Travelling with Albatros Expeditions
Albatros Expedition strives to employ the very best Expedition Team in the whole industry. We travel in some of the planet’s most remote regions, where planning and on-location experience is key. Our routes and itineraries are subject to the prevailing sea, ice and wind conditions, which are closely monitored by the Bridge Team and Expedition Leader. Drawing on their vast experience, they find the best alternatives in the rare instances where our planned itinerary needs to be changed. Each cruise is a completely unique combination of locations, where the highlights can often be the totally unexpected. Most of our cruises provide the opportunity to spot a variety of unique wildlife, although this is subject to the whims of Mother Nature and can of course not be guaranteed. As you will no doubt experience, the joy from our Expedition Team when spotting different species on land or at sea is as genuine as your own.
This means that you as our guest are part of an adventure, a true expedition, where plans change, wildlife is encountered on their terms and your team consists of the very best experts within their fields. We strive to maintain a mix of specialists within relevant polar subjects including marine biology, ornithology, earth science, history and others. Albatros Expeditions boast a large number of Expedition Staff onboard, allowing us to maintain a high quota of staff-to-guests at 1:8, amongst the highest ratios in expedition cruising. Some of our staff have decades of experience on ships or research stations, whilst others may be performing their first season. One thing they all have in common is the wish to make each and every journey a special and memorable experience for our guests. Knowledge, skill, and passion are the trademarks of all Albatros Expedition Staff.

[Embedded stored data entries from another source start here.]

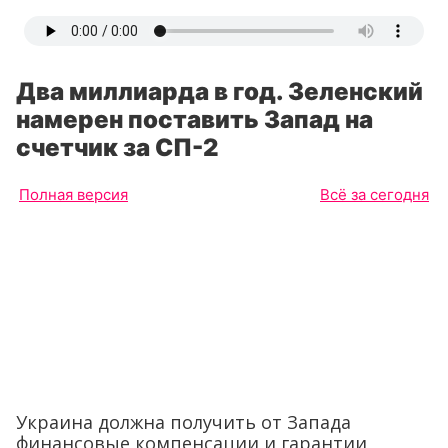
Два миллиарда в год. Зеленский
намерен поставить Запад на
счетчик за СП-2
Полная версия
Всё за сегодня
Украина должна получить от Запада
финансовые компенсации и гарантии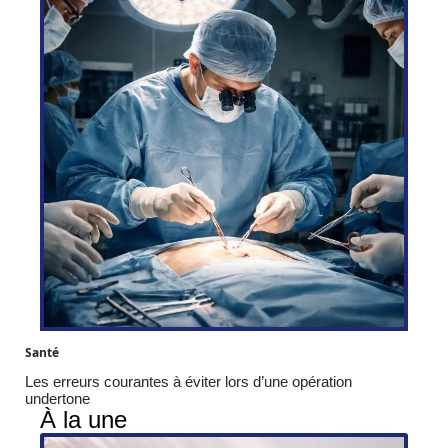
Santé
Les erreurs courantes à éviter lors d’une opération
undertone
À la une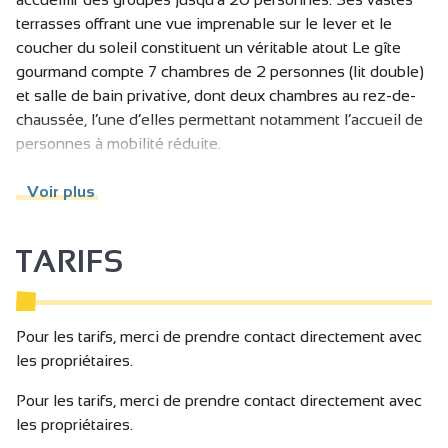
terrasses offrant une vue imprenable sur le lever et le
coucher du soleil constituent un véritable atout Le gîte
gourmand compte 7 chambres de 2 personnes (lit double)
et salle de bain privative, dont deux chambres au rez-de-
chaussée, l’une d’elles permettant notamment l’accueil de
personnes à mobilité réduite.
Un dortoir de 6 lits individuels vient compléter l’espace
nuit.
Voir plus
Une agréable et lumineuse pièce de vie accueille au rez-
de-chaussée l’espace cuisine, avec les équipements
TARIFS
adaptés pour accueillir des groupes (piano de cuisson,
grands réfrigérateur et congélateur).
Dans le prolongement, se situe un espace salon, composé
d’un coin télé et d’un coin jeux et lecture.
Pour les tarifs, merci de prendre contact directement avec
De cette pièce sont accessibles deux terrasses, la
les propriétaires.
première au soleil levant avec vue dégagée et la seconde
Pour les tarifs, merci de prendre contact directement avec
couverte au soleil couchant.
les propriétaires.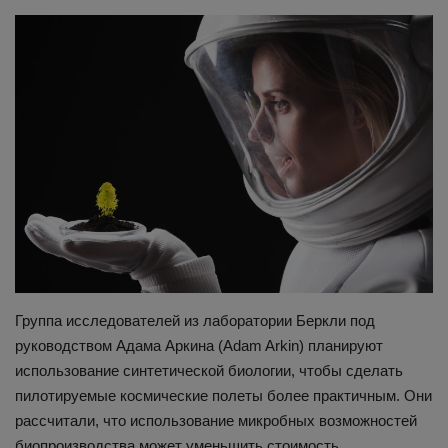
Здоровье
Наука и открытия
Группа исследователей из лаборатории Беркли под
руководством Адама Аркина (Adam Arkin) планируют
использование синтетической биологии, чтобы сделать
пилотируемые космические полеты более практичным. Они
рассчитали, что использование микробных возможностей
биопроизводства может уменьшить стоимость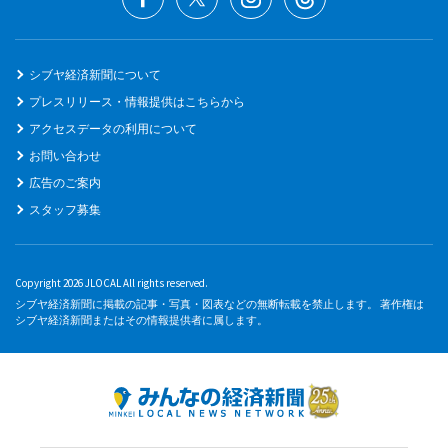
シブヤ経済新聞について
プレスリリース・情報提供はこちらから
アクセスデータの利用について
お問い合わせ
広告のご案内
スタッフ募集
Copyright 2026 JLOCAL All rights reserved.
シブヤ経済新聞に掲載の記事・写真・図表などの無断転載を禁止します。 著作権は
シブヤ経済新聞またはその情報提供者に属します。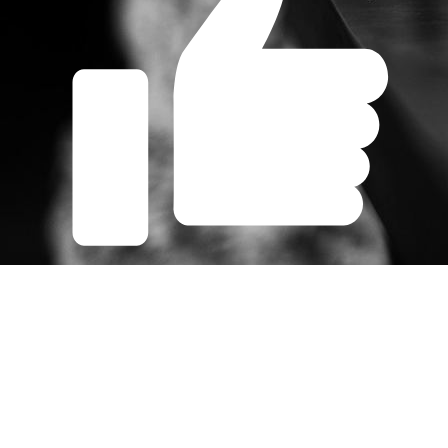
Gefällt mir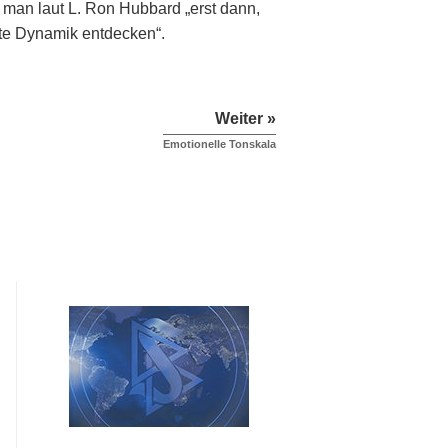
d man laut L. Ron Hubbard „erst dann,
chte Dynamik entdecken“.
Weiter »
Emotionelle Tonskala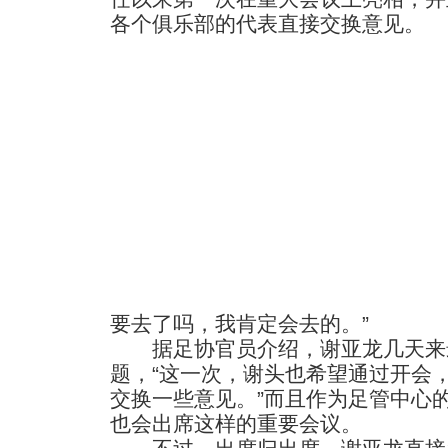
各个俱乐部的代表直接交换意见。
要去了吗，我肯定会去的。”
据足协官员介绍，谢亚龙几天来
题，“这一次，谢头也希望通过开会
交换一些意见。”而且作为足管中心
也会出席这样的重要会议。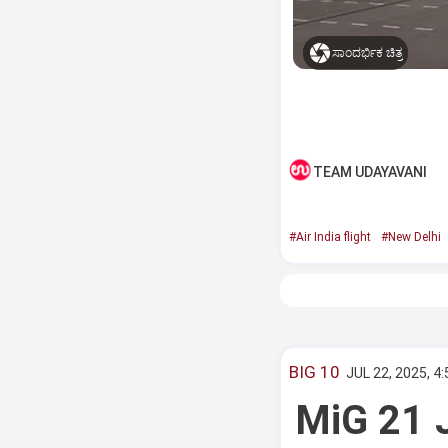
ಸಾಂದರ್ಭಿಕ ಚಿತ್ರ
TEAM UDAYAVANI
#Air India flight
#New Delhi
BIG 10
JUL 22, 2025, 4
MiG 21 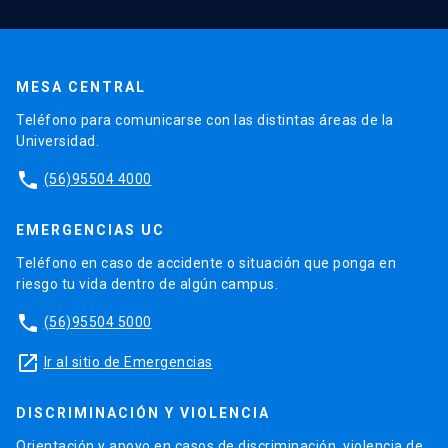
MESA CENTRAL
Teléfono para comunicarse con las distintas áreas de la
Universidad.
phone
(56)95504 4000
EMERGENCIAS UC
Teléfono en caso de accidente o situación que ponga en
riesgo tu vida dentro de algún campus.
phone
(56)95504 5000
launch
Ir al sitio de Emergencias
DISCRIMINACIÓN Y VIOLENCIA
Orientación y apoyo en casos de discriminación, violencia de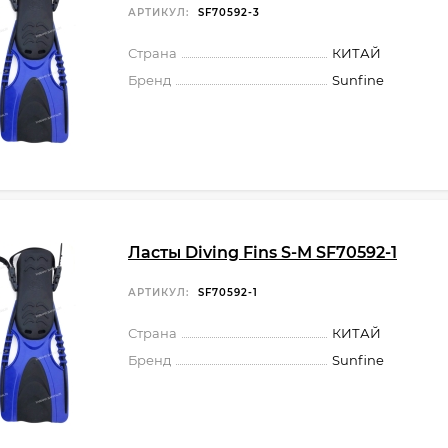
АРТИКУЛ:
SF70592-3
Страна
КИТАЙ
Бренд
Sunfine
Ласты Diving Fins S-M SF70592-1
АРТИКУЛ:
SF70592-1
Страна
КИТАЙ
Бренд
Sunfine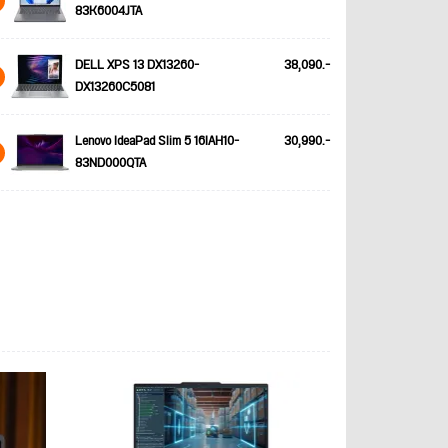
83K6004JTA
DELL XPS 13 DX13260-
38,090.-
DX13260C5081
Lenovo IdeaPad Slim 5 16IAH10-
30,990.-
83ND000QTA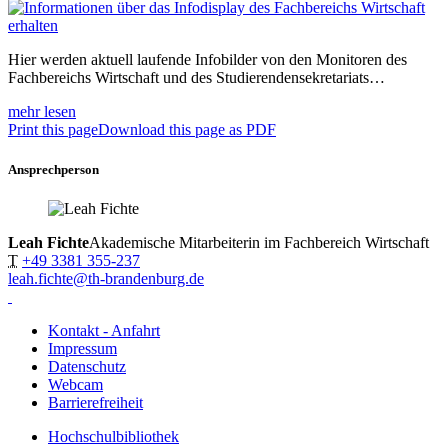
Hier werden aktuell laufende Infobilder von den Monitoren des
Fachbereichs Wirtschaft und des Studierendensekretariats…
mehr lesen
Print this page
Download this page as PDF
Ansprechperson
Leah Fichte
Akademische Mitarbeiterin im Fachbereich Wirtschaft
T
+49 3381 355-237
leah.fichte@th-brandenburg.de
Kontakt - Anfahrt
Impressum
Datenschutz
Webcam
Barrierefreiheit
Hochschulbibliothek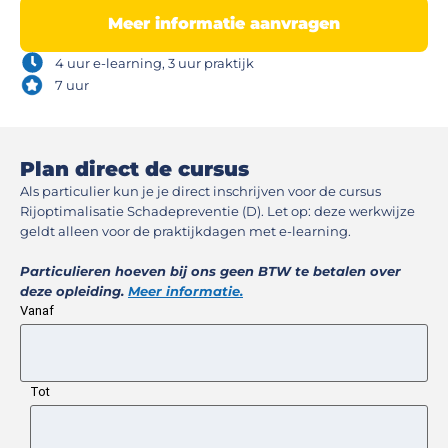
Meer informatie aanvragen
4 uur e-learning, 3 uur praktijk
7 uur
Plan direct de cursus​
Als particulier kun je je direct inschrijven voor de cursus
Rijoptimalisatie Schadepreventie (D). Let op: deze werkwijze
geldt alleen voor de praktijkdagen met e-learning.
Particulieren hoeven bij ons geen BTW te betalen over
deze opleiding.
Meer informatie.
Vanaf
Tot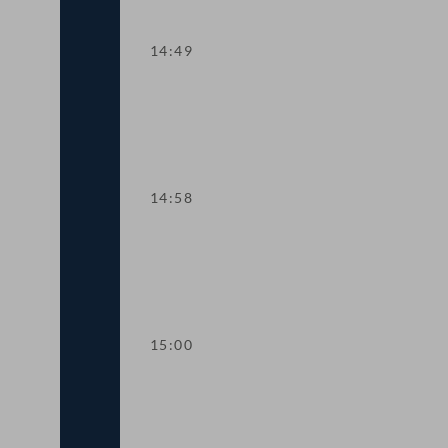
14:49
TOP 9 Schutz der Meere
14:58
Sitzungsunterbrechung
15:00
Dringliche Anfrage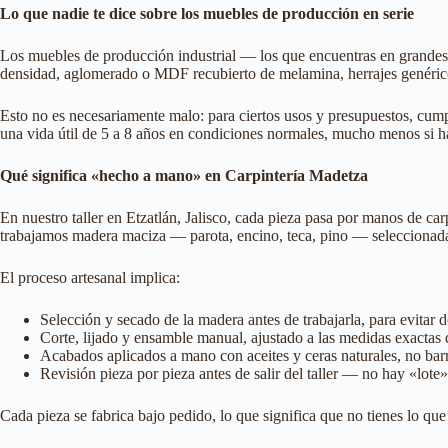
Lo que nadie te dice sobre los muebles de producción en serie
Los muebles de producción industrial — los que encuentras en grandes 
densidad, aglomerado o MDF recubierto de melamina, herrajes genérico
Esto no es necesariamente malo: para ciertos usos y presupuestos, cum
una vida útil de 5 a 8 años en condiciones normales, mucho menos si 
Qué significa «hecho a mano» en Carpintería Madetza
En nuestro taller en Etzatlán, Jalisco, cada pieza pasa por manos de c
trabajamos madera maciza — parota, encino, teca, pino — seleccionada 
El proceso artesanal implica:
Selección y secado de la madera antes de trabajarla, para evitar 
Corte, lijado y ensamble manual, ajustado a las medidas exactas
Acabados aplicados a mano con aceites y ceras naturales, no barn
Revisión pieza por pieza antes de salir del taller — no hay «lote
Cada pieza se fabrica bajo pedido, lo que significa que no tienes lo qu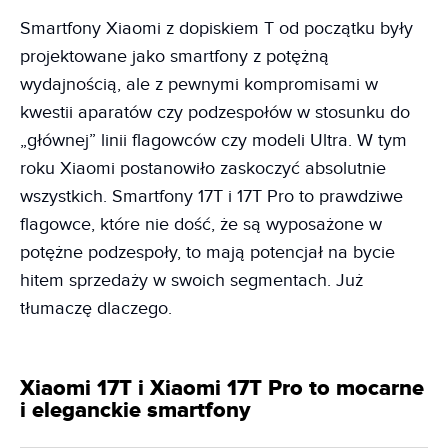
Smartfony Xiaomi z dopiskiem T od początku były
projektowane jako smartfony z potężną
wydajnością, ale z pewnymi kompromisami w
kwestii aparatów czy podzespołów w stosunku do
„głównej” linii flagowców czy modeli Ultra. W tym
roku Xiaomi postanowiło zaskoczyć absolutnie
wszystkich. Smartfony 17T i 17T Pro to prawdziwe
flagowce, które nie dość, że są wyposażone w
potężne podzespoły, to mają potencjał na bycie
hitem sprzedaży w swoich segmentach. Już
tłumaczę dlaczego.
Xiaomi 17T i Xiaomi 17T Pro to mocarne
i eleganckie smartfony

To ensure the safety and quality of experience of our guests, please keep in mind that the itinerary and outdoor activities during each voyage are solely dependent on weather and sea conditions. Your safety is our highest priority. The route and shore landings will be determined by the Captain and Expedition Leader and communicated to guests through regularly scheduled briefings. Albatros Expeditions reserves the right to modify the landings and locations visited during a voyage based on local weather conditions and climate to ensure a safe and enjoyable experience for all our guests. Our voyages are expeditionary in nature, and thus changes to timings are commonplace due to the environment we operate in, as well as wildlife opportunities and locations.